### EXTRAIT DE PAGE:
<<<<

1. Un premier groupe de 5 postulants baabdathiens en 1895
La tactique inavouée des Capucins fut d’élever leurs nouveaux paroissiens à un niveau spirituel qui les amènerait à savoir oublier et pardonner. Quand ils seront meilleurs chrétiens, ils seront nécessairement préparés à rencontrer avec charité leurs frères maronites et à leur tendre amicalement la main. Travail en profondeur et de longue haleine, qu’ils exécutèrent en donnant le témoignage d’une vie de prière, d’austérité et de dévouement. La vie dans leur église paroissiale, dédiée à saint Antoine de Padoue, était le plus éloquent des discours.
Le Père André de Leonessa (Italien) 1 et son confrère le Père François-Marie Zein de Salima (Libanais) centrèrent leur attention sur les jeunes. Et voici que cinq d’entre eux vinrent leur soumettre leur vif désir de les rejoindre dans la vie religieuse capucine. Lentement, ils les préparèrent, leur donnant les premiers éléments de langue italienne adoptée au petit séminaire de San Stefano, 2 où ils les y envoyèrent, accompagnés par le P. Jean-André de Caramagna (Italie), préfet de la Mission de Syrie 3 .
Ils étaient courageux ces jeunes, pour partir ainsi vers l’inconnu, à plus de mille kilomètres de leurs parents. Leur mérite était d’autant plus grand qu’on leur avait fait savoir que leur absence serait longue, longue de plus de dix ans. Qu’à cela ne tienne, ils voulaient être missionnaires Capucins.
Ci-après les noms des cinq premiers postulants Baabdathiens ainsi enregistrés dans le registre de San Stefano :
— Youssef Habib Oueiss MELKI, né le 1/10/1881, devenu P. Léonard, martyr à Mardine, le 11 juin 1915.
— Geries Hanna SALEH, né en 1879, devenu P. Thomas, martyr à Marache, le 18 janvier 1917.
— Fares Mansour (Vincent) Fadel , né le 7/2/1879, devenu P. Bonaventure, déporté avec P. Thomas, il survécut et revint au Liban. Il mourut à Deir-Ezzour (Syrie) le 15/8/1936. Il est nommé Farés dans l’arbre généalogique de la famille.
— Antoine RACHED qui ne continua pas ses études et revint à Baabdath.
— Pierre SALEH qui ne continua pas ses études et revint à Baabdath.

>>>>

### ITEMS EXTRAITS:
<<<<

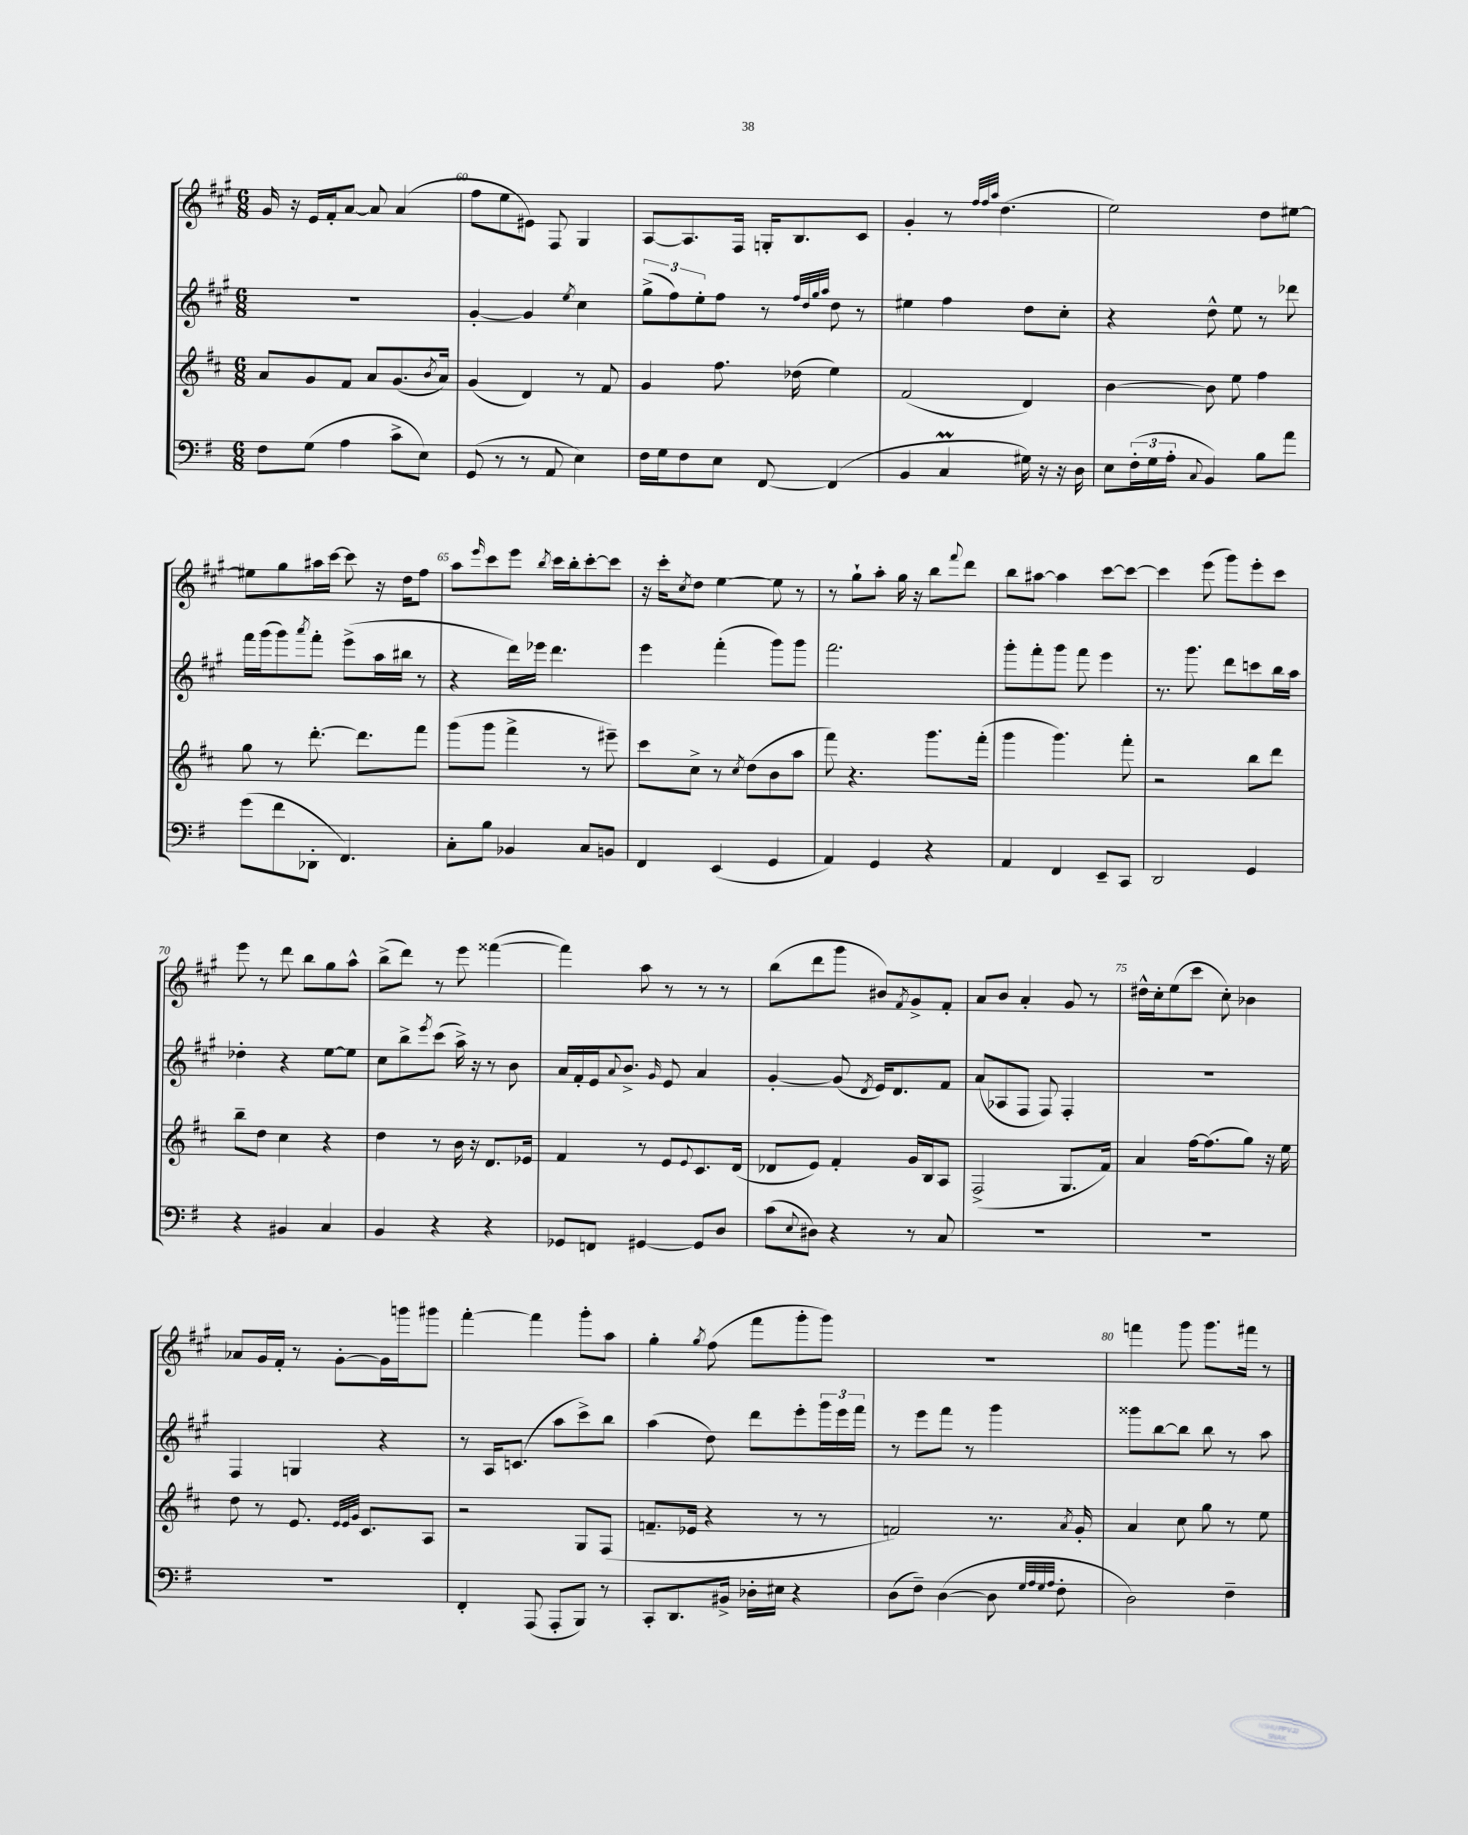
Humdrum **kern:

**kern	**kern	**kern	**kern
*part4	*part3	*part2	*part1
*staff4	*staff3	*staff2	*staff1
*clefF4	*clefG2	*clefG2	*clefG2
*k[f#]	*k[f#c#]	*k[f#c#g#]	*k[f#c#g#]
*M6/8	*M6/8	*M6/8	*M6/8
=59	=59	=59	=59
8F#\L	8a/L	2.r	16g#/
.	.	.	16r
(8G\J	8g/	.	16e/LL
.	.	.	16f#'/J
4A\	8f#/J	.	[8a/J
.	8a/L	.	8a/]
8c^\L	(8.g/	.	(4a/
8E\J)	.	.	.
.	8qb/	.	.
.	16a/Jk)	.	.
=60	=60	=60	=60
(8GG/	(4g/	[4g#'/	8ff#\L
8r	.	.	8ee\
8r	4d/)	4g#/]	8e#X\J)
8AA/	.	.	8F#/
.	.	8qee/	.
4E\)	8r	4cc#\	4G#/
.	8f#/	.	.
=61	=61	=61	=61
16F#\LL	4g/	(12gg#^\L	[8A/L
16G\J	.	.	.
.	.	12ff#\)	.
8F#\	.	.	8.A/]
.	.	12ee'\	.
8E\J	8.ff#\	8ff#\J	.
.	.	.	16F#/Jk
[8FF#/	.	8r	16Gn'/KL
.	(16dd-X\	.	8.B/
.	.	32qqff#/LLL	.
.	.	32qqdd/	.
.	.	32qqgg#/	.
.	.	32qqaa/JJJ	.
(4FF#/]	4ee\)	8dd\	.
.	.	8r	8c#/J
=62	=62	=62	=62
4BB/	(2f#/	4ee#X\	4g#'/
4CM/	.	4ff#\	8r
.	.	.	32qqff#/LLL
.	.	.	32qqff#/
.	.	.	32qqaa/JJJ
.	.	.	(4.dd\
16G#X\)	4d/)	8dd\L	.
16r	.	.	.
16r	.	8cc#'\J	.
16D\	.	.	.
=63	=63	=63	=63
8E\L	[4b\	4r	2ee\)
(24F#'\L	.	.	.
24G\	.	.	.
24A'\JJ	.	.	.
8qqC/	.	.	.
4BB/)	8b\]	8dd^^\	.
.	8ee\	8ee\	.
8B\L	4ff#\	8r	8dd\L
8a\J	.	8ddd-X\	[8ee#X\J
!!LO:LB:g=z
=64	=64	=64	=64
(8g\L	8gg\	16fff#\LL	8ee#X\L]
.	.	(16ggg#\J	.
8f#\	8r	8ggg#\)	8gg#\
.	.	8qaaa/	.
8DD-X'\J	[8.ddd'\	8fff#'\J	16aa#X\L
.	.	.	[16ccc#\JJ
4.FF#/)	.	(8eee^\L	8ccc#\]
.	8.ddd\L]	.	.
.	.	16aa\L	16r
.	.	16bb#X\JJ	16dd\KL
.	8fff#\J	8r	8ff#\J
=65	=65	=65	=65
8C'\L	(8ggg\L	4r	8aa\L
.	.	.	16qqeee/
8B\J	8ggg\J	.	8ccc#\
4BB-X/	4fff#^\	16ddd\LL)	8eee\J
.	.	16eee-X\JJ	.
.	.	.	8qbb/
.	.	4.ddd\	16ccc#\LL
.	.	.	16bb'\J
8C/L	8r	.	[8ccc#'\
8BBn/J	8eee#X~\)	.	8ccc#\J]
=66	=66	=66	=66
4FF#/	8ccc#\L	4eee\	16r
.	.	.	16ccc#'\KL
.	.	.	8qcc#/
.	8cc#^\J	.	8dd\J
(4EE/	8r	(4fff#'\	[4ee\
.	8qcc#/	.	.
.	(8dd\L	.	.
4GG/	8b\	8ggg#\L)	8ee\]
.	8aa\J	8ggg#\J	8r
=67	=67	=67	=67
4AA/)	8fff#\)	2.fff#\	8r
.	4.r	.	8gg#`\L
4GG/	.	.	8aa'\J
.	.	.	16gg#\
.	.	.	16r
4r	8.ggg\L	.	8bb\L
.	.	.	8qqfff#/
.	.	.	8ddd\J
.	(16fff#'\Jk	.	.
=68	=68	=68	=68
4AA/	4ggg\	8ggg#'\L	8bb\L
.	.	8fff#'\	[8aa#X\J
4FF#/	4.ggg\)	8ggg#\J	4aa#\]
.	.	8fff#\	.
8EE~/L	.	4eee\	[8ccc#\L
8CC/J	8fff#'\	.	8ccc#\J_
=69	=69	=69	=69
2DD/	2r	8.r	4ccc#\]
.	.	8.ggg#\	.
.	.	.	(8eee\
.	.	8ddd\L	8ggg#\L)
4GG/	8bb\L	8cccn\	8eee'\
.	8ddd\J	16bb\L	8ccc#\J
.	.	16aa\JJ	.
!!LO:LB:g=z
=70	=70	=70	=70
4r	8bb~\L	4dd-X'\	8eee\
.	8dd\J	.	8r
4BB#X/	4cc#\	4r	8ddd\
.	.	.	8bb\L
4C/	4r	[8ee\L	8gg#\
.	.	8ee\J]	8aa^^\J
=71	=71	=71	=71
4BB/	4dd\	8cc#\L	(8bb^\L
.	.	8bb^\	8ddd\J)
.	.	8qeee/	.
4r	8r	(8ccc#\J	8r
.	16b\	16aa^\)	8eee\
.	16r	16r	.
4r	8.d/L	8r	([4fff##X\
.	.	8b\	.
.	16e-X/Jk	.	.
=72	=72	=72	=72
8GG-X/L	4f#/	16a/LL	4fff##\])
.	.	16f#'/	.
8FFn/J	.	16e/J	.
.	.	8qqa/	.
.	.	8.b^/J	.
[4GG#X/	8r	.	8aa\
.	.	16qqg#/	.
.	8e/L	8e/	8r
.	8qqe/	.	.
8GG#/L]	8.c#/	4a/	8r
8D/J	.	.	8r
.	(16d/Jk	.	.
=73	=73	=73	=73
(8c\L	8d-X/L	[4g#'/	(8bb\L
8qqE/	.	.	.
8D#X\J)	8e/J)	.	8ddd\
4r	4f#'/	(8g#/]	8ggg#\J
.	.	8qd/	.
.	.	16e/KL)	8b#X/L)
.	.	8.d/	.
.	.	.	8qf#/
8r	16g/LL	.	8g#^/
.	16B/J	.	.
8C/	8A/J	8f#/J	8f#'/J
=74	=74	=74	=74
2.r	(2F#^/	(8a/L	8a/L
.	.	8A-X/	8b/J
.	.	8F#/J	4a'/
.	.	8F#/)	.
.	8.G/L	4F#'/	8g#/
.	.	.	8r
.	16f#/Jk)	.	.
=75	=75	=75	=75
2.r	4a/	2.r	16dd#X^^\LL
.	.	.	16cc#'\J
.	.	.	(8ee\
.	[16ff#\KL	.	8ccc#\J
.	(8.ff#\]	.	.
.	.	.	8cc#'\)
.	8gg\J)	.	4b-X\
.	16r	.	.
.	16ee\	.	.
!!LO:LB:g=z
=76	=76	=76	=76
2.r	8dd\	4F#/	8a-X/L
.	8r	.	16g#/L
.	.	.	16f#'/JJ
.	8.e/	4Gn/	8r
.	.	.	[8g#'\L
.	32qqe/LLL	.	.
.	32qqe/	.	.
.	32qqg/JJJ	.	.
.	8.c#/L	.	.
.	.	4r	16g#\L]
.	.	.	16gggn\J
.	8A/J	.	8ggg#X\J
=77	=77	=77	=77
4FF#'/	2r	8r	[4fff#'\
.	.	16A/KL	.
.	.	(8.cn/J	.
(8AAA/	.	.	4fff#\]
8AAA'/L	.	8aa\L	.
8BBB/J)	8G/L	8ccc#^\)	8ggg#'\L
8r	(8F#/J	8bb\J	8aa\J
=78	=78	=78	=78
8CC'/L	8.fn~/L	(4aa\	4gg#'\
8.DD/	.	.	.
.	16e-X/Jk	.	.
.	.	.	8qgg#/
.	4r	8dd\)	(8ff#\
16BB#X^/Jk	.	.	.
16D-X'\LL	.	8ddd\L	8fff#\L
16E#X\JJ	.	.	.
4r	8r	8eee'\	8ggg#'\
.	8r	24ggg#\L	8ggg#\J)
.	.	24eee\	.
.	.	24fff#\JJ	.
=79	=79	=79	=79
(8D\L	2fn/)	8r	2.r
8F#~\J)	.	8eee\L	.
([4D\	.	8fff#\J	.
.	.	8r	.
8D\]	8.r	4ggg#\	.
32qqG/LLL	.	.	.
32qqA/	.	.	.
32qqG/	.	.	.
32qqA/JJJ	.	.	.
8F#'\	.	.	.
.	8qa/	.	.
.	16g'/	.	.
=80	=80	=80	=80
2D\)	4a/	8ggg##X\L	4fffn\
.	.	[8bb\	.
.	8cc#\	8bb\J]	8ggg#\
.	8gg\	8bb\	8.ggg#\L
4F#~\	8r	8r	.
.	.	.	16fff#X\Jk
.	8ee\	8aa\	8r
==	==	==	==
*-	*-	*-	*-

>>>>

### CONSIGNE DONNÉE A:
Résumez en deux phrases le récit sur les premiers postulants capucins de Baabdath.
### CONSIGNE DONNÉE B:
Dans le récit sur les postulants de Baabdath, réécrivez plus brièvement le paragraphe qui commence par « Ils étaient courageux ces jeunes ».
### CONSIGNE DONNÉE C:
Écrivez la suite du récit sur les premiers postulants capucins de Baabdath, après le dernier nom de la liste.
Les items n'ont aucun rôle à jouer ici.

### RÉPONSE RÉDIGÉE A:
Les Pères capucins André de Leonessa et François-Marie Zein de Salima s'occupèrent des jeunes de leur paroisse, et cinq d'entre eux vinrent leur dire leur désir d'entrer dans la vie religieuse capucine. Après une lente préparation, ils furent envoyés au petit séminaire de San Stefano, à plus de mille kilomètres de leurs parents et pour plus de dix ans : deux devinrent prêtres et moururent martyrs, un troisième survécut à la déportation, et les deux derniers revinrent à Baabdath.

### RÉPONSE RÉDIGÉE B:
Ces jeunes eurent du courage : ils partirent vers l'inconnu, à plus de mille kilomètres de leurs parents, en sachant qu'ils resteraient absents plus de dix ans, car ils voulaient devenir missionnaires capucins.

### RÉPONSE RÉDIGÉE C:
2. Un deuxième groupe de 4 postulants Baabdathiens en 1897
Deux ans plus tard, P. Gabriel Marie Kneider d’Alep (Syrien) 4 s’appreta à accompagner 4 nouveaux postulants Baabdathiens à San Stefano, en août 1897. Il s’agit de :
— Mikhaël Kanj LABAKI, nommé Gibrayel (?) dans le registre de San Stefano. Devenu P. Paul, missionnaire à Antioche, Mersine, Adana et Tarse, il revint à Beyrouth où il continua son apostolat à la cathédrale S. Louis. Né le 13/9/1882, il décéda au Liban le 8/2/1963, à l’âge de 81 ans dont 60 de religion, et fut enterré en l’église Notre Dame de Baabdath, à côté de son frère, le P. Youssef Kanj Labaki, prêtre maronite.
— Elias Youssef FADDOUL, nommé André (?) dans le registre de San Stefano. Devenu P. Elie, missionnaire dans les îles grecques, il choisit de ne plus revenir au Liban et préféra partir au Brésil y continuer le service de l’Église et des émigrés orientaux, comme prêtre séculier. Né le 2/3/1883, il décéda au Brésil, en 1965.
— Michel Nouhra LABAKI, qui, malheureusement, ne tarda pas à revenir au Liban où il se maria en 1916. Né en 1884, il décéda le 27 août 1971, sans héritiers, et fut enterré à Beit-Miri (Liban).
— Jean (?) dont le nom de famille n’est pas mentionné dans le registre de San Stefano. Il n’a pas continué ses études.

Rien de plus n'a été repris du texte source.